In a celebrated instance, Jacques Marescaux, a surgeon in Manhattan, in 2001 used a protected high-speed connection and remote controls to successfully remove the gallbladder of a patient 6,115km away in Strasbourg.
Since then there have been isolated instances of other remote operations, but no regular program.
In 2011, the US military funded a five-year research project to determine how feasible such a program might be with existing technology.
It was led by Roger Smith at the Nicholson Center for advanced surgery in Florida.
Smith explained to me how his study was primarily to determine two things: First, latency — the tiny time lag of high-speed connections over large distances — and second, how that lag interfered with a surgeon’s movements.
His studies found that if the lag rose above 250 milliseconds “the surgeon begins to see or sense that something is not quite right.”
However, they also found also that using existing data connections, between major cities, or at least between major hospital systems, “the latency was always well below what a human surgeon could perceive.”
The problem lay in the risk of unreliability of the connection.
“We all live on the Internet,” Smith said. “Most of the time your Internet connection is fantastic.
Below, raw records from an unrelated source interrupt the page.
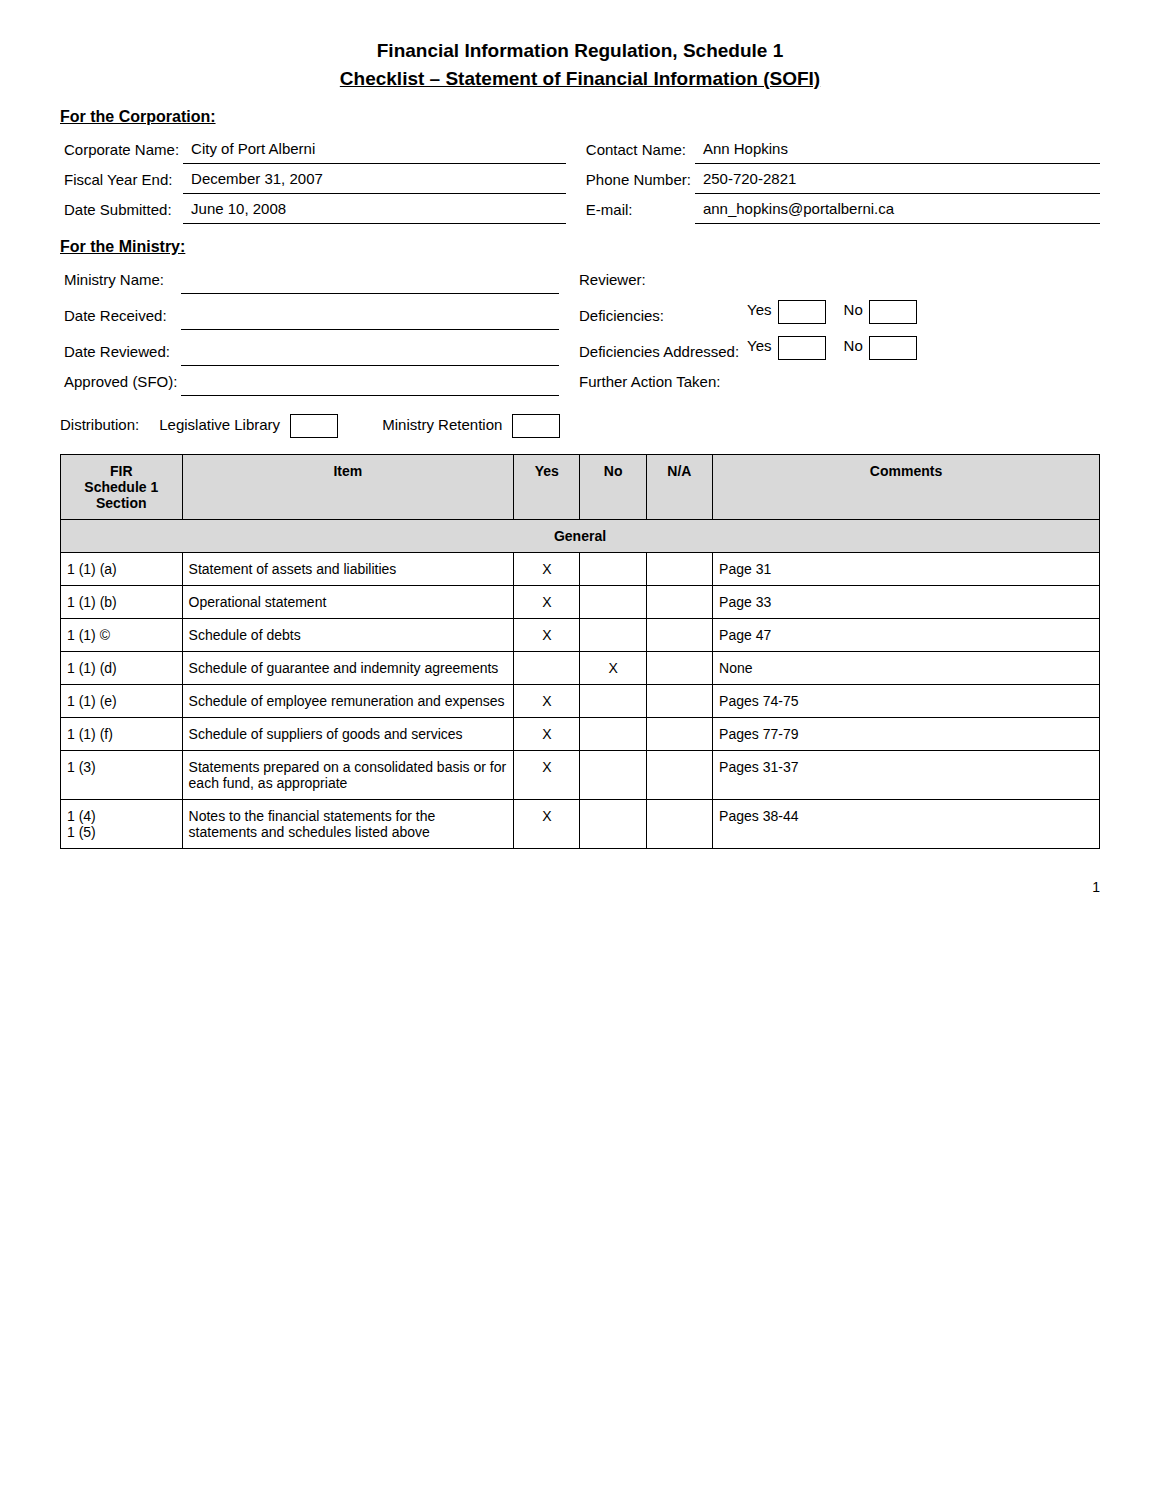Financial Information Regulation, Schedule 1
Checklist – Statement of Financial Information (SOFI)
For the Corporation:
| Corporate Name: | City of Port Alberni | Contact Name: | Ann Hopkins |
| Fiscal Year End: | December 31, 2007 | Phone Number: | 250-720-2821 |
| Date Submitted: | June 10, 2008 | E-mail: | ann_hopkins@portalberni.ca |
For the Ministry:
| Ministry Name: | | Reviewer: | |
| Date Received: | | Deficiencies: | Yes No |
| Date Reviewed: | | Deficiencies Addressed: | Yes No |
| Approved (SFO): | | Further Action Taken: | |
Distribution: Legislative Library Ministry Retention
| FIR Schedule 1 Section | Item | Yes | No | N/A | Comments |
| --- | --- | --- | --- | --- | --- |
| General |
| 1 (1) (a) | Statement of assets and liabilities | X | | | Page 31 |
| 1 (1) (b) | Operational statement | X | | | Page 33 |
| 1 (1) © | Schedule of debts | X | | | Page 47 |
| 1 (1) (d) | Schedule of guarantee and indemnity agreements | | X | | None |
| 1 (1) (e) | Schedule of employee remuneration and expenses | X | | | Pages 74-75 |
| 1 (1) (f) | Schedule of suppliers of goods and services | X | | | Pages 77-79 |
| 1 (3) | Statements prepared on a consolidated basis or for each fund, as appropriate | X | | | Pages 31-37 |
| 1 (4) 1 (5) | Notes to the financial statements for the statements and schedules listed above | X | | | Pages 38-44 |
1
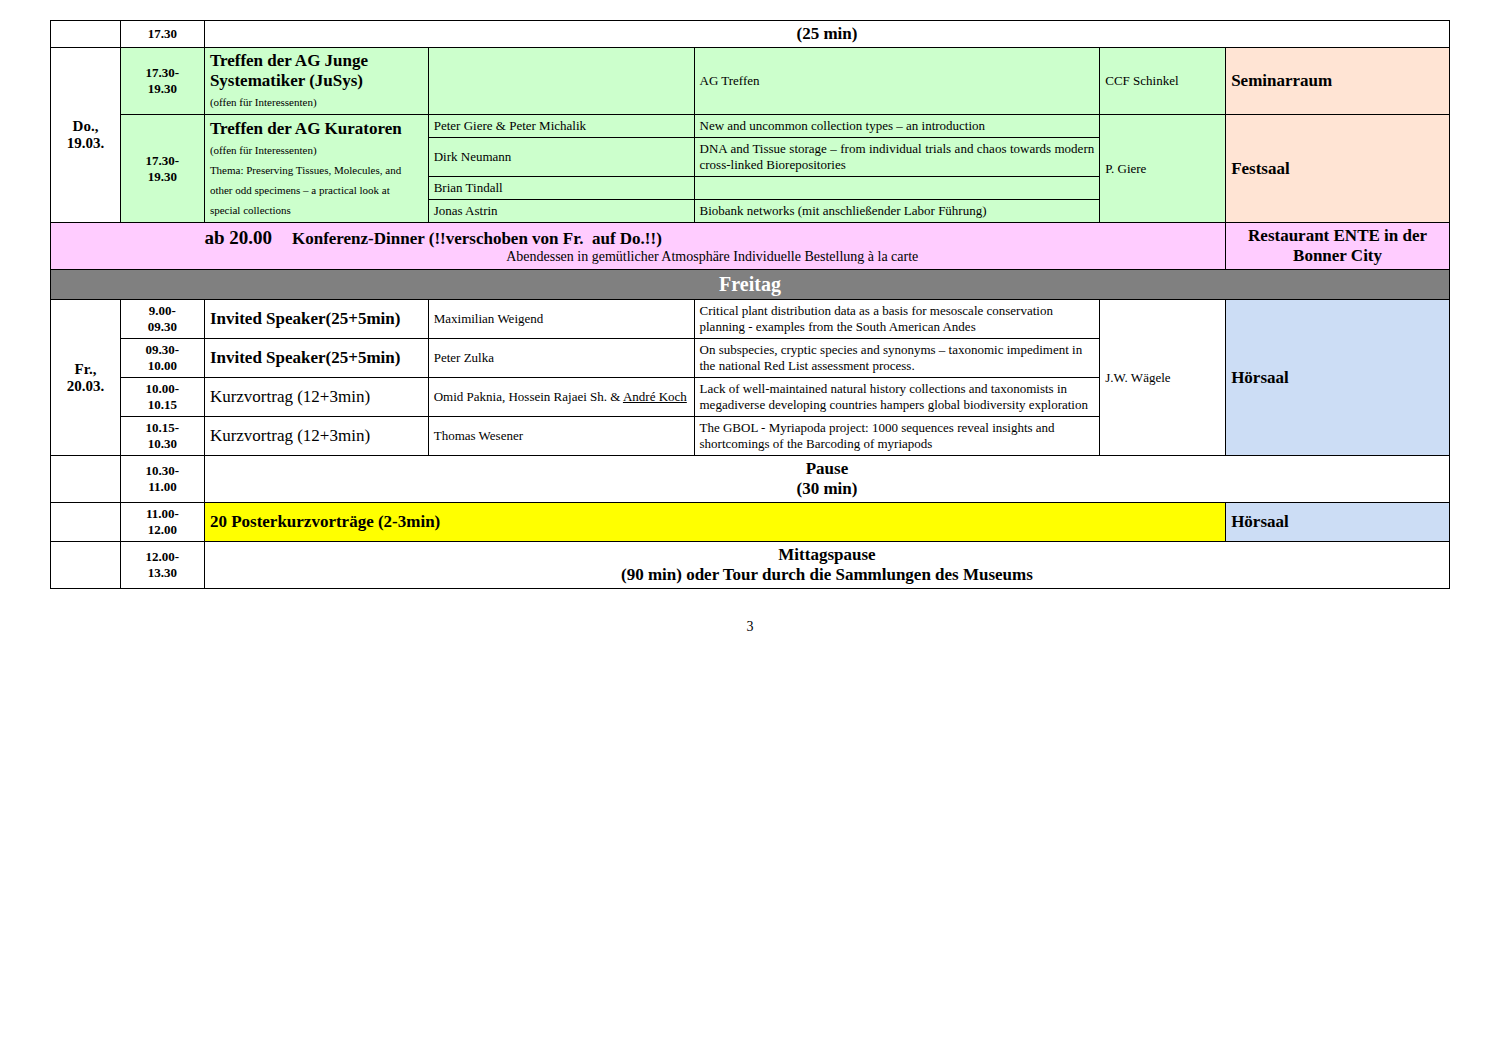| | 17.30 | (25 min) |
| Do., 19.03. | 17.30- 19.30 | Treffen der AG Junge Systematiker (JuSys) (offen für Interessenten) | | AG Treffen | CCF Schinkel | Seminarraum |
| 17.30- 19.30 | Treffen der AG Kuratoren (offen für Interessenten) Thema: Preserving Tissues, Molecules, and other odd specimens – a practical look at special collections | Peter Giere & Peter Michalik | New and uncommon collection types – an introduction | P. Giere | Festsaal |
| Dirk Neumann | DNA and Tissue storage – from individual trials and chaos towards modern cross-linked Biorepositories |
| Brian Tindall | |
| Jonas Astrin | Biobank networks (mit anschließender Labor Führung) |
| | ab 20.00 Konferenz-Dinner (!!verschoben von Fr. auf Do.!!) Abendessen in gemütlicher Atmosphäre Individuelle Bestellung à la carte | Restaurant ENTE in der Bonner City |
| Freitag |
| Fr., 20.03. | 9.00- 09.30 | Invited Speaker(25+5min) | Maximilian Weigend | Critical plant distribution data as a basis for mesoscale conservation planning - examples from the South American Andes | J.W. Wägele | Hörsaal |
| 09.30- 10.00 | Invited Speaker(25+5min) | Peter Zulka | On subspecies, cryptic species and synonyms – taxonomic impediment in the national Red List assessment process. |
| 10.00- 10.15 | Kurzvortrag (12+3min) | Omid Paknia, Hossein Rajaei Sh. & André Koch | Lack of well-maintained natural history collections and taxonomists in megadiverse developing countries hampers global biodiversity exploration |
| 10.15- 10.30 | Kurzvortrag (12+3min) | Thomas Wesener | The GBOL - Myriapoda project: 1000 sequences reveal insights and shortcomings of the Barcoding of myriapods |
| | 10.30- 11.00 | Pause (30 min) |
| | 11.00- 12.00 | 20 Posterkurzvorträge (2-3min) | Hörsaal |
| | 12.00- 13.30 | Mittagspause (90 min) oder Tour durch die Sammlungen des Museums |
3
Just occasionally your data slows to a crawl. The issue is you don’t know when that will happen. If it occurs during a surgery you are in trouble.”
No surgeon — or patient — would like to see a buffering symbol on their screen.
The ways around that would involve dedicated networks — five lines of connectivity with a performance level at least two times what you would ever need “so that the chances of having an issue were like one in a million,” Smith said.
Those kinds of connections are available, but the lack of investment is more one of regulation and liability than cost. Who would bear the risk of connection failure? The state in which the surgeon was located, or that in which the patient was anaesthetised — or the countries through which the cable passed?
As a result, “in the civilian world, there are few situations where you would say this is a must-have thing,” Smith said.
He envisaged three possible champions of telesurgery: the military, “if you could, say, create a connection where the surgeon could be in Italy and the patient in Iraq”; medical missionaries, “where surgeons in the developed world worked through robots in places without advanced surgeons”; and NASA, “at a point where you have enough people in space that you need to set up a way to do surgery.”
For the time being the technology is not robust enough for any of these three.
For Wong, the risks are likely to remain too great.
Intuitive Surgical is pursuing the concepts of “telementoring” or “teleproctoring” rather than telesurgery.
“The local surgeon would be performing the surgery, while our monitor would be remote,” he said.
“A specialist mentor could be looking at different camera views, providing second opinions. It will be like ‘phone a friend,’” Wong said.
True telesurgery, Smith said, also begs a further question, one which we might yet hear in the coming decade or so.
“Would you have an operation without a surgeon in the room?” he asked.
For the time being, the answer remains a no-brainer.